Author:Marit Kapla,Peter Graves

Osebol

A SUNDAY TELEGRAPH AND GUARDIAN BOOK OF THE YEAR

WINNER OF SWEDEN'S AUGUST PRIZE

WINNER OF THE WARWICK PRIZE FOR WOMEN IN TRANSLATION

SHORTLISTED FOR THE BRITISH ACADEMY BOOK PRIZE

'Osebol is a magnificent success; it is hard to imagine it better ... Kapla is a magician ... mesmerizing' Sara Wheeler, TLS

'A simple, pared-back and down-to-earth masterpiece' James Rebanks

'We listen to them like something caught on the wind ... so moving and so strangely beckoning' Nicci Gerrard, Observer

'[Among] the year's most pleasing books' Rishi Dastidar, Guardian, Books of the Year

'Engrossing and humbling and quietly revelatory' Max Porter

'Fascinating ... I was riveted' Lydia Davis

'Like standing outside an open window on a warm summer evening and listening to a piece of contemporary history' Länstidningen

'What a wonderful book . . . You want to move into it' Expressen

Near the river Klarälven, snug in the dense forest landscape of northern Värmland, lies the secluded village of Osebol. It is a quiet place: one where relationships take root over decades, and where the bustle of city life is replaced by the sound of wind in the trees.
..............................
§ **Problem 1**:
Copy out the lines of the extracted page text data from its first line through the line containing "muito empenho, desde a organização até", including both, and omit the pictures from your answer.

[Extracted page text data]
..............................
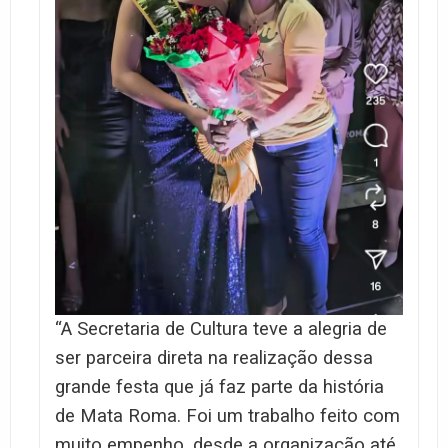
“A Secretaria de Cultura teve a alegria de
ser parceira direta na realização dessa
grande festa que já faz parte da história
de Mata Roma. Foi um trabalho feito com
muito empenho, desde a organização até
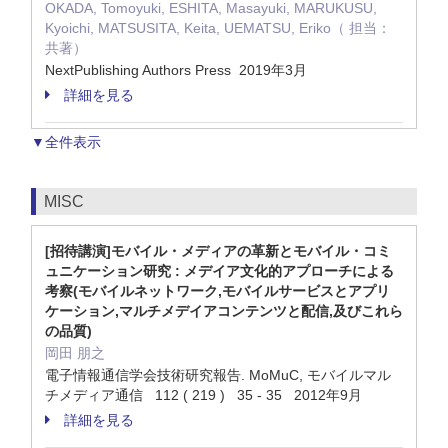
OKADA, Tomoyuki, ESHITA, Masayuki, MARUKUSU,
Kyoichi, MATSUSITA, Keita, UEMATSU, Eriko（ 担当：
共著）
NextPublishing Authors Press 2019年3月
詳細を見る
▼全件表示
MISC
[招待講演]モバイル・メディアの革新とモバイル・コミ
ュニケーション研究 : メデイア文化的アプローチによる
考察(モバイルネットワーク,モバイルサービスとアプリ
ケーション,マルチメデイアコンテンツと配信,及びこれら
の品質)
岡田 朋之
電子情報通信学会技術研究報告. MoMuC, モバイルマル
チメディア通信 112 ( 219 ) 35 - 35 2012年9月
詳細を見る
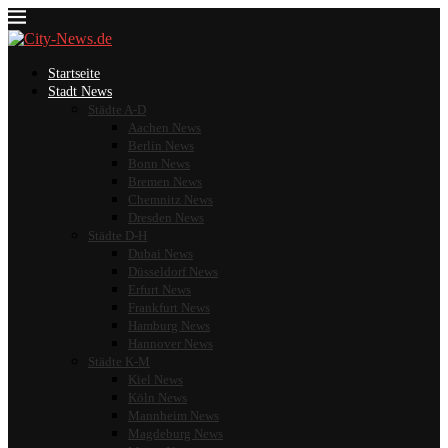
Startseite
Stadt News
Städte A-D
Aachen News
Berlin News
Bonn News
Bremen News
Chemnitz News
Dresden News
Städte D-H
Dubai News
Düsseldorf News
Erfurt News
Frankfurt News
Hamburg News
Hannover News
Städte K-M
Kiel News
Köln News
Mannheim News
Magdeburg News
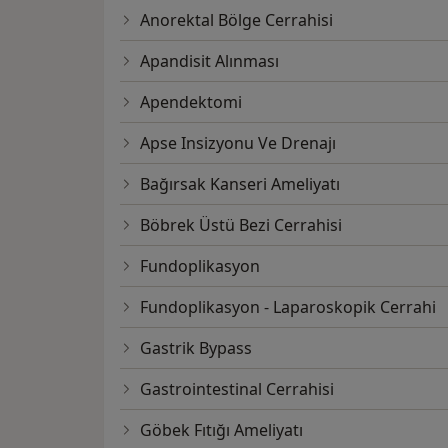
Anorektal Bölge Cerrahisi
Apandisit Alınması
Apendektomi
Apse Insizyonu Ve Drenajı
Bağırsak Kanseri Ameliyatı
Böbrek Üstü Bezi Cerrahisi
Fundoplikasyon
Fundoplikasyon - Laparoskopik Cerrahi
Gastrik Bypass
Gastrointestinal Cerrahisi
Göbek Fıtığı Ameliyatı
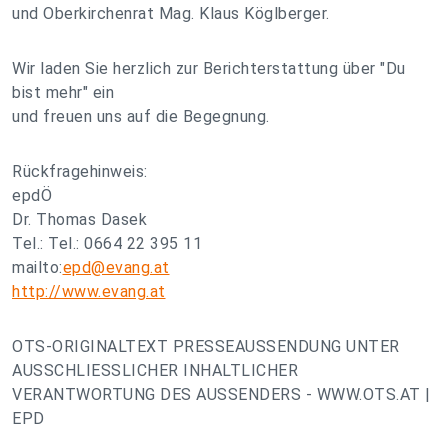
und Oberkirchenrat Mag. Klaus Köglberger.
Wir laden Sie herzlich zur Berichterstattung über "Du
bist mehr" ein
und freuen uns auf die Begegnung.
Rückfragehinweis:
epdÖ
Dr. Thomas Dasek
Tel.: Tel.: 0664 22 395 11
mailto:
epd@evang.at
http://www.evang.at
OTS-ORIGINALTEXT PRESSEAUSSENDUNG UNTER
AUSSCHLIESSLICHER INHALTLICHER
VERANTWORTUNG DES AUSSENDERS - WWW.OTS.AT |
EPD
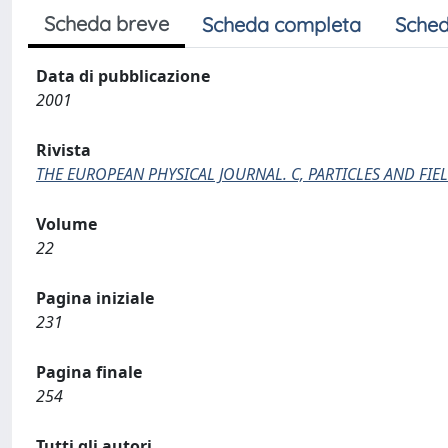
Scheda breve
Scheda completa
Sched
Data di pubblicazione
2001
Rivista
THE EUROPEAN PHYSICAL JOURNAL. C, PARTICLES AND FIE
Volume
22
Pagina iniziale
231
Pagina finale
254
Tutti gli autori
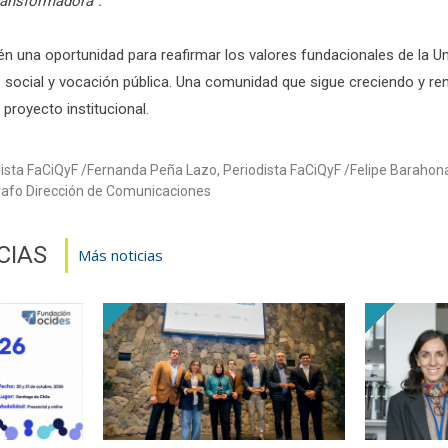
transformadora”.
n una oportunidad para reafirmar los valores fundacionales de la Uni
social y vocación pública. Una comunidad que sigue creciendo y r
proyecto institucional.
dista FaCiQyF
Fernanda Peña Lazo, Periodista FaCiQyF
Felipe Barahon
rafo Dirección de Comunicaciones
CIAS
Más noticias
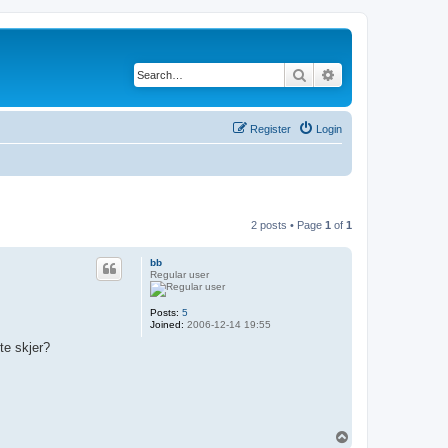
Search
Advanced search
Register
Login
2 posts • Page
1
of
1
bb
Regular user
Posts:
5
Joined:
2006-12-14 19:55
te skjer?
T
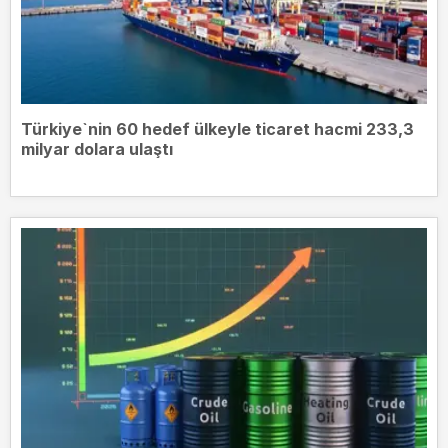
Türkiye`nin 60 hedef ülkeyle ticaret hacmi 233,3
milyar dolara ulaştı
..............................
§ **Problem 2**:
Answer from the excerpt about Osebol:
(a) Which Swedish prize did the book win?
(b) Near which river does the village of Osebol lie?
(c) Who called the book "A simple, pared-back and down-to-earth masterpiece"?

§ **Response 1**:
“A Secretaria de Cultura teve a alegria de
ser parceira direta na realização dessa
grande festa que já faz parte da história
de Mata Roma. Foi um trabalho feito com
muito empenho, desde a organização até

§ **Response 2**:
(a) Sweden's August Prize
(b) The river Klarälven
(c) James Rebanks